Dag 1 Harderwijk - Voorthuizen.

1 januari 1998 - Harderwijk, Nederland

DAG 1

Donderdag  01-01-1998 

Harderwijk -  Voorthuizen   24 Km

Met volle bepakking.

Het is tien uur in de ochtend, een ietwat mistige donderdagmorgen. In mijn hoofd is het niet veel helderder, gisteravond oudjaar gevierd met de nodige drank. “Uit bed jongen” zeg ik hardop tegen mezelf, onder de douche en weer even op de bank. Lekker gaat het niet, ontbijt sla ik over.
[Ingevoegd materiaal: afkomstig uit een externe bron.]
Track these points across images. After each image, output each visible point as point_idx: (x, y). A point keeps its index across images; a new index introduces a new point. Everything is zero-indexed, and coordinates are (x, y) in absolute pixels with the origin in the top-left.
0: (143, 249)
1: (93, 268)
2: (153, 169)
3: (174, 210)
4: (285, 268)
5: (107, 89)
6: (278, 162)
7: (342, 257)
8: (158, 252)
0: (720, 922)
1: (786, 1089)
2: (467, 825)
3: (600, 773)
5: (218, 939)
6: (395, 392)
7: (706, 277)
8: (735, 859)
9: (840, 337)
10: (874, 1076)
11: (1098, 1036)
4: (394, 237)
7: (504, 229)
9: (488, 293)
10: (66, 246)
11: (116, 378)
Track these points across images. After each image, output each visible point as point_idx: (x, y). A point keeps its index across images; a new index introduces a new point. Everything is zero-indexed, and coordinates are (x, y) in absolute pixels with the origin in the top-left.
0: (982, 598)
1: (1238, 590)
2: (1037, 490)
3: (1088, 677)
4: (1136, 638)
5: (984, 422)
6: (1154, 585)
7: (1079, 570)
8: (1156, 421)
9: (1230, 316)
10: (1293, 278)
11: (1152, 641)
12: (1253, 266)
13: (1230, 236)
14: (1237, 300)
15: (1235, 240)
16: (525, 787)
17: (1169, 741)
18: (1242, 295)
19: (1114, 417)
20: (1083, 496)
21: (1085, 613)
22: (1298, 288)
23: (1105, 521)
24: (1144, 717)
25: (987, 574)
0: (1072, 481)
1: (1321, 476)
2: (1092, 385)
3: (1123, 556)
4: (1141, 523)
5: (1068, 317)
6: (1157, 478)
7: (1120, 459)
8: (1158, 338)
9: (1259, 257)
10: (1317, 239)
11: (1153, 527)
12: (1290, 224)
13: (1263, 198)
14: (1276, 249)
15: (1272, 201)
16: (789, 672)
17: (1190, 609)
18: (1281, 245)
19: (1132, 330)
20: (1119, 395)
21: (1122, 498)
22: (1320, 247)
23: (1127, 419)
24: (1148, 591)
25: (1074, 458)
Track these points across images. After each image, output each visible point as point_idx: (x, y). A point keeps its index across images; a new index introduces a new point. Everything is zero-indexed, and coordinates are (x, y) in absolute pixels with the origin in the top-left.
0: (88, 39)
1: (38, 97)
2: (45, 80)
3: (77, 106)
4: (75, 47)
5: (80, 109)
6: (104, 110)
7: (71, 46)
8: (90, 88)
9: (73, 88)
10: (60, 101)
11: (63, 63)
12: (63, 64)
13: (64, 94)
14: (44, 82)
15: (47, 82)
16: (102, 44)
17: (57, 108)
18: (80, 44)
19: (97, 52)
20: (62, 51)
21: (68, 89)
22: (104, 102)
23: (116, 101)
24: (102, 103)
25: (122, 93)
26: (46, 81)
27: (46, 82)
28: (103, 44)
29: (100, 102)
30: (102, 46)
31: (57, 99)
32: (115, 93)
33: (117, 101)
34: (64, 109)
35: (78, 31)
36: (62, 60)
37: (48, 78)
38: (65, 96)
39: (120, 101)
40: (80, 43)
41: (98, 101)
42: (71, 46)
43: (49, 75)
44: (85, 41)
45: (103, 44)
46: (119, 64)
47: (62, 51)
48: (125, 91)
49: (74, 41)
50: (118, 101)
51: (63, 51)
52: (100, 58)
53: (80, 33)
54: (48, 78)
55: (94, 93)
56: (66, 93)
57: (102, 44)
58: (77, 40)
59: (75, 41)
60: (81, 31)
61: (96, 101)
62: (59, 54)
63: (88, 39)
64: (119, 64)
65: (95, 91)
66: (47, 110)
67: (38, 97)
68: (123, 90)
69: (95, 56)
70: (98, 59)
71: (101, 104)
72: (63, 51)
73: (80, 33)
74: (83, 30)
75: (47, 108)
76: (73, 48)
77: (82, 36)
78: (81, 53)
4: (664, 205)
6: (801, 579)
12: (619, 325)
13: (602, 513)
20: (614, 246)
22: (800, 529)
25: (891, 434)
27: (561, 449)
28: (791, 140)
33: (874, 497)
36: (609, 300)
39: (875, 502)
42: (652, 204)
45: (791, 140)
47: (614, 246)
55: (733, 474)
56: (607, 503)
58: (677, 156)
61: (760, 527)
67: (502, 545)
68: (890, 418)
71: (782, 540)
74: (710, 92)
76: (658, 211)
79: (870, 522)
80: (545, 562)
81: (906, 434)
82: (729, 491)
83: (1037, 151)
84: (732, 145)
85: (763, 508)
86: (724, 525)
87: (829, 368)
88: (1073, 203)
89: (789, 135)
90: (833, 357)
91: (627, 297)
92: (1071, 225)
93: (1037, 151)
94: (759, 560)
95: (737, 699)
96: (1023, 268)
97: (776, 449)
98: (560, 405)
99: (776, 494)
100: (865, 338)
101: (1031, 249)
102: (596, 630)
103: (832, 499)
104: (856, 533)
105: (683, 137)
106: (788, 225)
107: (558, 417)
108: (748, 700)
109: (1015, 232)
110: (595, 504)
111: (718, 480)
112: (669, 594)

Coralie is stil, ik voel me ontspannen alsof er niets aan de hand is. Er over praten doen we niet. Ze weet dat ik ga. Is dit voor mij een goede manier van afscheid nemen of voor haar? Ineens voel ik me gespannen worden. Eigenlijk klap ik gewoon dicht.

Inmiddels is het kwart over elf. We gaan, ik kijk nog even achterom en knipoog naar het hoefijzer boven de schuurdeur. De rugzak achter in de auto en op naar Harderwijk. De boulevard is de plek van de start.

Er dreutelen al zeker 20 mensen rond. Ik sluit me gewoon maar aan en praat wat links en rechts. Ik realiseer me nog niet dat ze allemaal voor mij zijn gekomen. Coralie praat met mensen en lacht uitbundig, toch is ze aangeslagen en verdrietig. Ook ik voel me stil en verdrietig worden, omdat we elkaar veel zullen missen. Met een wegslikkend huilen begrijp ik dat mijn drie jongste kinderen niet bij mijn afscheid aanwezig zijn. Mijn ex-vrouw doet de kinderen en mij hier voor de zoveelste keer pijn, we krijgen gewoon geen eerlijke kans van haar.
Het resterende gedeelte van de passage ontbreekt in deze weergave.